Study material:
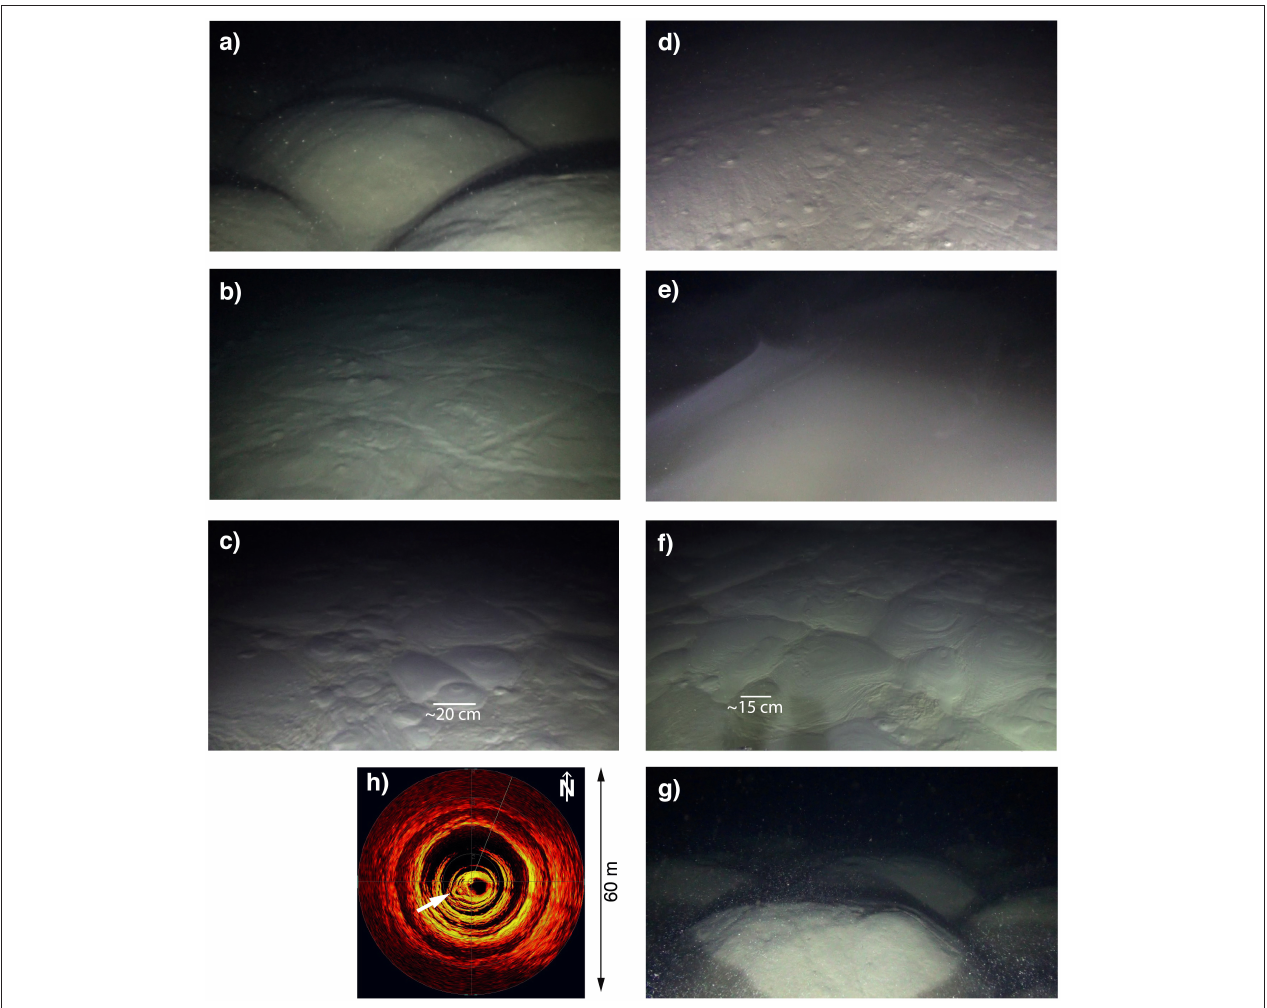
FIGURE 4 | Pictures and 360 ◦ sonar scan recorded during the ROV survey illustrating the lake-floor morphology outside and inside of the pockmarks. (a) Sediment pillow structures outside of the CB pockmark, representing the normal lake floor; (b) appearance of mini mud volcanoes at the surface of the sediment suspension as well as fish tracks between the outer and inner rim of CB; (c) mini mud volcanoes in the center of CB; (d) same as (b) but for TR3; (e) center of TR3 characterized by a high turbidity and a not detectable sediment surface; (f) same as (c) but for TR2; (g) pillows inside of TR1; and (h) 360 ◦ sonar scan recorded when the ROV was located in the funnel of LL highlighting the anomaly in the pockmark wall (white arrow) where groundwater presently possibly enters the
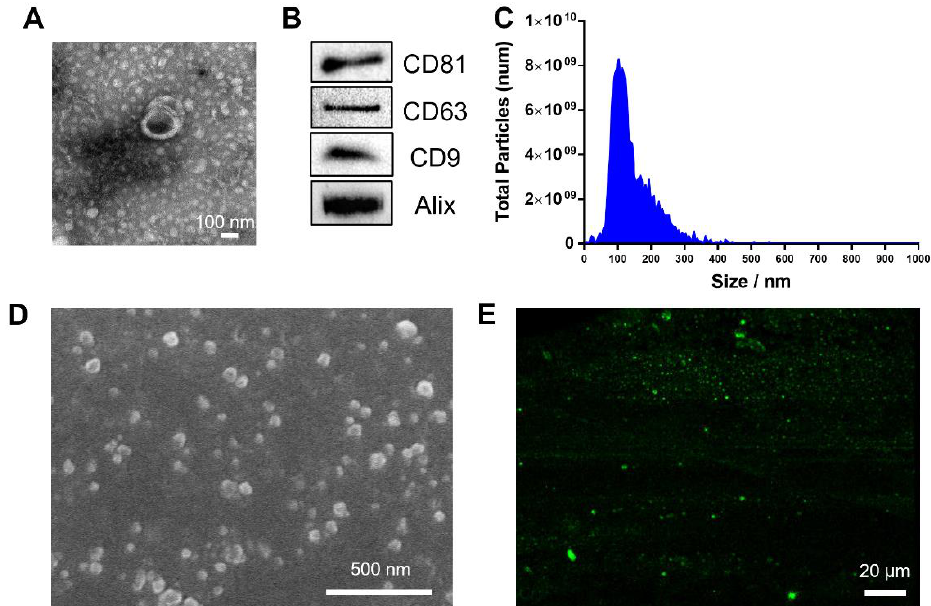
Figure 2. Characterization of MSC-derived EVs. ( A ) Representative TEM image of isolated EVs. ( B ) Western blot analysis showing the expression of specific markers in EVs. ( C ) The size distributions of EVs using Zetaview. ( D ) The representative SEM and ( E ) confocal scanning microscopy images of immobilized EVs on the surface of PMPR-EV.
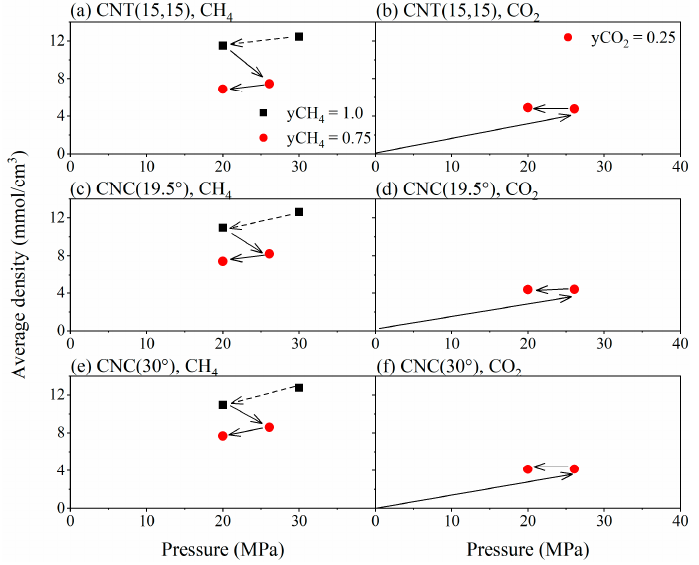
Figure 5. Density distribution of CH 4 (left) and CO 2 (right) in CNT/CNC. Top to bottom: CNT (15,15), XY plane; CNT (15,15), XZ plane; CNC (19.5 ◦ ), XZ plane; CNC (30 ◦ ), XZ plane. Mole fraction yCH 4 = yCO 2 = 0.5. T = 338 K, P = 20 MPa. ( a ) distribution of CH 4 , CNT (15,15), XY plane, ( b ) distribution of CO 2 , CNT (15,15), XY plane, ( c ) distribution of CH 4 , CNT (15,15), XZ plane, ( d ) dis-tribution of CO 2 , CNT (15,15), XZ plane, ( e ) distribution of CH 4 , CNC (19.5°), XZ plane, ( f ) distri-bution of CO 2 , CNC (19.5°), XZ plane, ( g ) distribution of CH 4 , CNC (30°), XZ plane, ( h ) distribution of CO 2 , CNC (30°), XZ plane.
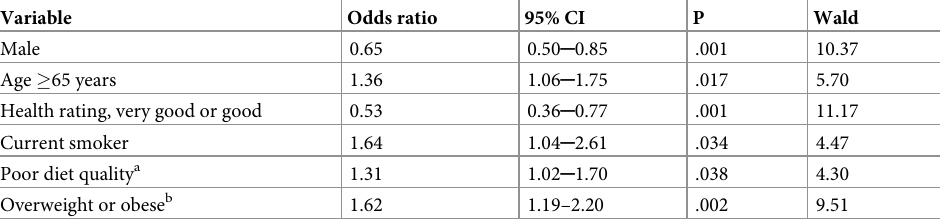
Table 3. Multivariable analysis of factors associated with pre-diabetes according to diagnosis by HbA 1c using ADA classification. Variable Odds ratio 95% CI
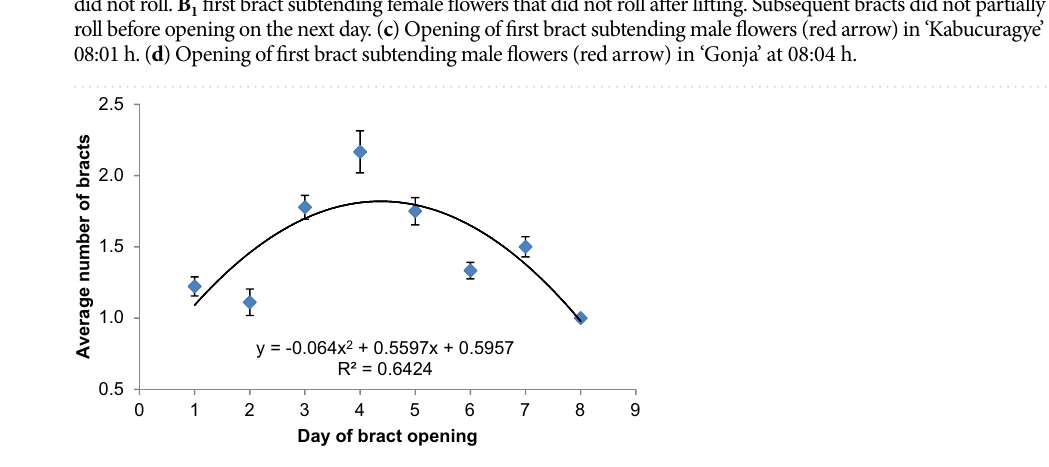
Figure 2. Average number of bracts subtending female flowering opening per day during opening period of selected inflorescences of banana genotypes; error bars denote mean ± 10% standard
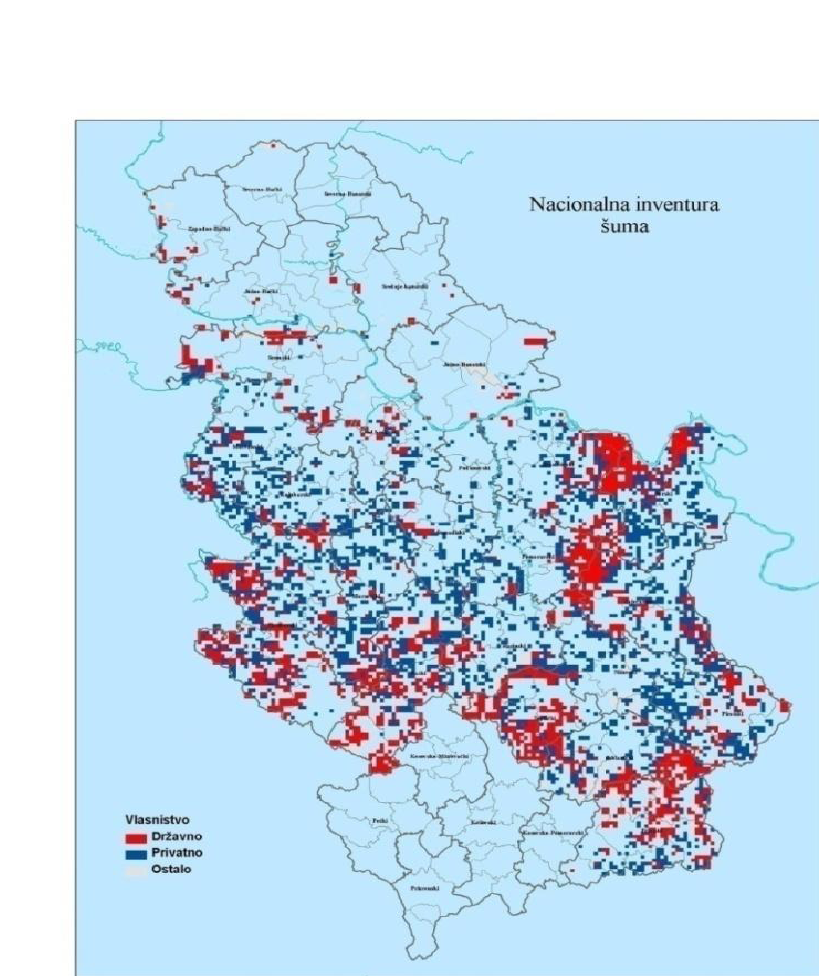
Figure 2 – Forests in the state and private ownership of the Republic of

What to produce: Retype the entries above word for word, minus any images.

Solution for this problem:
FIGURE 4 | Pictures and 360 ◦ sonar scan recorded during the ROV survey illustrating the lake-floor morphology outside and inside of the pockmarks. (a) Sediment pillow structures outside of the CB pockmark, representing the normal lake floor; (b) appearance of mini mud volcanoes at the surface of the sediment suspension as well as fish tracks between the outer and inner rim of CB; (c) mini mud volcanoes in the center of CB; (d) same as (b) but for TR3; (e) center of TR3 characterized by a high turbidity and a not detectable sediment surface; (f) same as (c) but for TR2; (g) pillows inside of TR1; and (h) 360 ◦ sonar scan recorded when the ROV was located in the funnel of LL highlighting the anomaly in the pockmark wall (white arrow) where groundwater presently possibly enters the
Figure 2. Characterization of MSC-derived EVs. ( A ) Representative TEM image of isolated EVs. ( B ) Western blot analysis showing the expression of specific markers in EVs. ( C ) The size distributions of EVs using Zetaview. ( D ) The representative SEM and ( E ) confocal scanning microscopy images of immobilized EVs on the surface of PMPR-EV.
Figure 5. Density distribution of CH 4 (left) and CO 2 (right) in CNT/CNC. Top to bottom: CNT (15,15), XY plane; CNT (15,15), XZ plane; CNC (19.5 ◦ ), XZ plane; CNC (30 ◦ ), XZ plane. Mole fraction yCH 4 = yCO 2 = 0.5. T = 338 K, P = 20 MPa. ( a ) distribution of CH 4 , CNT (15,15), XY plane, ( b ) distribution of CO 2 , CNT (15,15), XY plane, ( c ) distribution of CH 4 , CNT (15,15), XZ plane, ( d ) dis-tribution of CO 2 , CNT (15,15), XZ plane, ( e ) distribution of CH 4 , CNC (19.5°), XZ plane, ( f ) distri-bution of CO 2 , CNC (19.5°), XZ plane, ( g ) distribution of CH 4 , CNC (30°), XZ plane, ( h ) distribution of CO 2 , CNC (30°), XZ plane.
Table 3. Multivariable analysis of factors associated with pre-diabetes according to diagnosis by HbA 1c using ADA classification. Variable Odds ratio 95% CI
Figure 2. Average number of bracts subtending female flowering opening per day during opening period of selected inflorescences of banana genotypes; error bars denote mean ± 10% standard
Figure 2 – Forests in the state and private ownership of the Republic of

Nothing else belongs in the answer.